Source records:
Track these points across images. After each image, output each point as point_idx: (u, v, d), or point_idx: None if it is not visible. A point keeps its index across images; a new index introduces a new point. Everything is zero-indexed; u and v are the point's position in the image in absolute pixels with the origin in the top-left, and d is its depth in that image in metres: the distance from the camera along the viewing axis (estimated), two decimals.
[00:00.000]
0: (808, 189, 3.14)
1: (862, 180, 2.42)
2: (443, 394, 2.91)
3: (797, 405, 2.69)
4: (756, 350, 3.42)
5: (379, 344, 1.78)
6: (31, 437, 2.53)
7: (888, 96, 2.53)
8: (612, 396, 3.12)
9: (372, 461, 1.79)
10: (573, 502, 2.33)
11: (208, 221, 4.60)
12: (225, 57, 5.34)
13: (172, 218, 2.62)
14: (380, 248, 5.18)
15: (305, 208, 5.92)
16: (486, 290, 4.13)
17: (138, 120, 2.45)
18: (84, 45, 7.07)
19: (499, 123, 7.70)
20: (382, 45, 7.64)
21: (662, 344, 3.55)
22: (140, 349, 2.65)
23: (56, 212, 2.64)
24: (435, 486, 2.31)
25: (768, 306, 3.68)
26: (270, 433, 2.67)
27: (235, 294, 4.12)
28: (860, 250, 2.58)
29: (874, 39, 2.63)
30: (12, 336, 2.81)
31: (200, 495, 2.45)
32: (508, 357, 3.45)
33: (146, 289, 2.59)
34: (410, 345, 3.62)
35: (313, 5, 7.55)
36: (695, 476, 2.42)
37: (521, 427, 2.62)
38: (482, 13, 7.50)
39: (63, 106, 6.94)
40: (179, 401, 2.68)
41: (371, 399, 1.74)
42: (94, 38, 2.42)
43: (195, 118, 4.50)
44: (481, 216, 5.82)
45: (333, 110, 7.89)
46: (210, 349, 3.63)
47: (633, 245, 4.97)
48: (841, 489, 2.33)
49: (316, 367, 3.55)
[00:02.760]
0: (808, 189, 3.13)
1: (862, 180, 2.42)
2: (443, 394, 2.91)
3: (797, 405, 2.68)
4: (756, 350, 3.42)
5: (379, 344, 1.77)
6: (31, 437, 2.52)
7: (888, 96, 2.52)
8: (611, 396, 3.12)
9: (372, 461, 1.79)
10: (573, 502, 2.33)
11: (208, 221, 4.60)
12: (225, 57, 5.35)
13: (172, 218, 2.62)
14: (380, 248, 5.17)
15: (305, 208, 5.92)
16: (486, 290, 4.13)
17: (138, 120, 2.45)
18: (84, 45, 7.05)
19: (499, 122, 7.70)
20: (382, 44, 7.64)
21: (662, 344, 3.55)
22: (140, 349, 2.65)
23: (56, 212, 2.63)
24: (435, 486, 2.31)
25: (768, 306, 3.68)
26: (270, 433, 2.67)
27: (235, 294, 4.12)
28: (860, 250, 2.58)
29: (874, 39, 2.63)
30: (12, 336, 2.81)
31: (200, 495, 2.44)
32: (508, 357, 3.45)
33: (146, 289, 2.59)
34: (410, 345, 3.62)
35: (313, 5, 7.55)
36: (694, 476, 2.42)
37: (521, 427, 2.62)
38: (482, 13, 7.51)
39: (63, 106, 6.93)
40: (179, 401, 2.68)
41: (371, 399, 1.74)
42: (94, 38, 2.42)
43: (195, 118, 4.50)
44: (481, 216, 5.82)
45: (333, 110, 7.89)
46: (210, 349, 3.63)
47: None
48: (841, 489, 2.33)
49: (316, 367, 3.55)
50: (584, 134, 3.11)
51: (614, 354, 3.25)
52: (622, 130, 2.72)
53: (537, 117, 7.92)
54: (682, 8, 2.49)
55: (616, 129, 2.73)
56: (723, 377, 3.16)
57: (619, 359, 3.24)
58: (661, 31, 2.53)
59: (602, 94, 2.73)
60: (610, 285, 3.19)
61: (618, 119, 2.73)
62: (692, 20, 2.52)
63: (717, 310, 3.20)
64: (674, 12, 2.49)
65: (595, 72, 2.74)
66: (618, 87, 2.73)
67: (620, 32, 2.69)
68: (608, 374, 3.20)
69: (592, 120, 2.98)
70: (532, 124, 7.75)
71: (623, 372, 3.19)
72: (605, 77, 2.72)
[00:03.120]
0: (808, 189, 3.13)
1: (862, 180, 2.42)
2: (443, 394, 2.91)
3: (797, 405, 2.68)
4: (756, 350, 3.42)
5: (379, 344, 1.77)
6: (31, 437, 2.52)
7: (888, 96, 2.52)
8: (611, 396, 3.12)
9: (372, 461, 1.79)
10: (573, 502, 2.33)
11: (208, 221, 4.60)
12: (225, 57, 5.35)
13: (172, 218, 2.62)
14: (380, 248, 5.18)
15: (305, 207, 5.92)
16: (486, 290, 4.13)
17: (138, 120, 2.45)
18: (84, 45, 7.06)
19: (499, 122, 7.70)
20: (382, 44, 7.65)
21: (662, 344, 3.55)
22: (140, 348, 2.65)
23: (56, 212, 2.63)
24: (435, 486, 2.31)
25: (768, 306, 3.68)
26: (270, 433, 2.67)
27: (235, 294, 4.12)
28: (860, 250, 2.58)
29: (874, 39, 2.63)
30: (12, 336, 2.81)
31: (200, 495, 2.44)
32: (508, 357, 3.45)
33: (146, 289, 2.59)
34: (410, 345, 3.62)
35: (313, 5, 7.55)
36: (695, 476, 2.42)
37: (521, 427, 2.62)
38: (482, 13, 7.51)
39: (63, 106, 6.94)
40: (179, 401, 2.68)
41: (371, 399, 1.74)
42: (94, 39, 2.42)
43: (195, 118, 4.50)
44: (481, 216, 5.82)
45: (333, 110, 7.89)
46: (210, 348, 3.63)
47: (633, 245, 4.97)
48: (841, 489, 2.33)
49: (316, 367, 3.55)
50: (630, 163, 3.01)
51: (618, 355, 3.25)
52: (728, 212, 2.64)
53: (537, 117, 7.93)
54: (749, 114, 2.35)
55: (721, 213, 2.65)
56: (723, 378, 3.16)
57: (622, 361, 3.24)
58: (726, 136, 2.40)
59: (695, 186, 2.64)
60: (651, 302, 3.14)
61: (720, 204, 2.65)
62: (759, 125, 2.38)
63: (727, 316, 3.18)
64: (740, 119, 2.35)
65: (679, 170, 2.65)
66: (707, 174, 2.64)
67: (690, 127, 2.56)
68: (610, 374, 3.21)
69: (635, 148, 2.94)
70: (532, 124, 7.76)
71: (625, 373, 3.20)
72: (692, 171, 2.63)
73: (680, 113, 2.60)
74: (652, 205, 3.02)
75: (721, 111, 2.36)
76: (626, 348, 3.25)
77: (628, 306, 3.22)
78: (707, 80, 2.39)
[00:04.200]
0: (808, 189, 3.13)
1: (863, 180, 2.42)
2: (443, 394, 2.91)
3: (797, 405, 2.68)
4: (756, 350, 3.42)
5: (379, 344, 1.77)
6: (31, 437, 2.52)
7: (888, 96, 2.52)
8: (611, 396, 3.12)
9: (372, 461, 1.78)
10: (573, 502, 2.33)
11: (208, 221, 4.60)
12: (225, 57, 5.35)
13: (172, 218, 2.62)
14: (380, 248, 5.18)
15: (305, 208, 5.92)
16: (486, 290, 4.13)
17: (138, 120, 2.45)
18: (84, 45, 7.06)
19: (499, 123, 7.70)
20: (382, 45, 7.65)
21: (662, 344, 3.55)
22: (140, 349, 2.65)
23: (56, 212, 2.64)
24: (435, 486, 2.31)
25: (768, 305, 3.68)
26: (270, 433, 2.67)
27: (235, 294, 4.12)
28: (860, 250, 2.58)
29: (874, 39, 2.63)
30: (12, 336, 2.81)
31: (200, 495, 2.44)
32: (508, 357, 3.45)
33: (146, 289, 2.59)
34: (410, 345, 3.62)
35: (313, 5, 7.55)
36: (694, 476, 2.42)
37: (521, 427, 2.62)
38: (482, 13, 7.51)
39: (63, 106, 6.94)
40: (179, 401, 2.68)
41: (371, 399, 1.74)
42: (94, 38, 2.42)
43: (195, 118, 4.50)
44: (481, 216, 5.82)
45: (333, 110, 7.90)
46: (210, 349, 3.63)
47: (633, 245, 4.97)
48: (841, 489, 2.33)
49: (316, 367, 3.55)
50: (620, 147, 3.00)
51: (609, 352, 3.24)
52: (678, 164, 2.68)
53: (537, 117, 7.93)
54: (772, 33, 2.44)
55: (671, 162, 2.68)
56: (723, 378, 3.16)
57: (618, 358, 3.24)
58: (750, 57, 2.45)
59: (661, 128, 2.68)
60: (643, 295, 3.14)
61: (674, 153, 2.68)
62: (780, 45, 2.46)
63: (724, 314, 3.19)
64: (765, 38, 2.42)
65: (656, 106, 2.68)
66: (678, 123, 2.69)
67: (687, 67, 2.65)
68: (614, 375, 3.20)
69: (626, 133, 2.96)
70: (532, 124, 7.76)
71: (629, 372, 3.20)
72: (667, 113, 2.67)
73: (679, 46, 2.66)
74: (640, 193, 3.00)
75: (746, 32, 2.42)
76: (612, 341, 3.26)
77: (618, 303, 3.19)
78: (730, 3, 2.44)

◆ Exercise instructions
All lines from the beginning of the entries through the line marked "18: (84, 45, 7.07)" are to be output exactly; nothing else belongs in the answer.

◆ Expected output
Track these points across images. After each image, output each point as point_idx: (u, v, d), or point_idx: None if it is not visible. A point keeps its index across images; a new index introduces a new point. Everything is zero-indexed; u and v are the point's position in the image in absolute pixels with the origin in the top-left, and d is its depth in that image in metres: the distance from the camera along the viewing axis (estimated), two decimals.
[00:00.000]
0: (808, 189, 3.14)
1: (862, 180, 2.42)
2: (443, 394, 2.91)
3: (797, 405, 2.69)
4: (756, 350, 3.42)
5: (379, 344, 1.78)
6: (31, 437, 2.53)
7: (888, 96, 2.53)
8: (612, 396, 3.12)
9: (372, 461, 1.79)
10: (573, 502, 2.33)
11: (208, 221, 4.60)
12: (225, 57, 5.34)
13: (172, 218, 2.62)
14: (380, 248, 5.18)
15: (305, 208, 5.92)
16: (486, 290, 4.13)
17: (138, 120, 2.45)
18: (84, 45, 7.07)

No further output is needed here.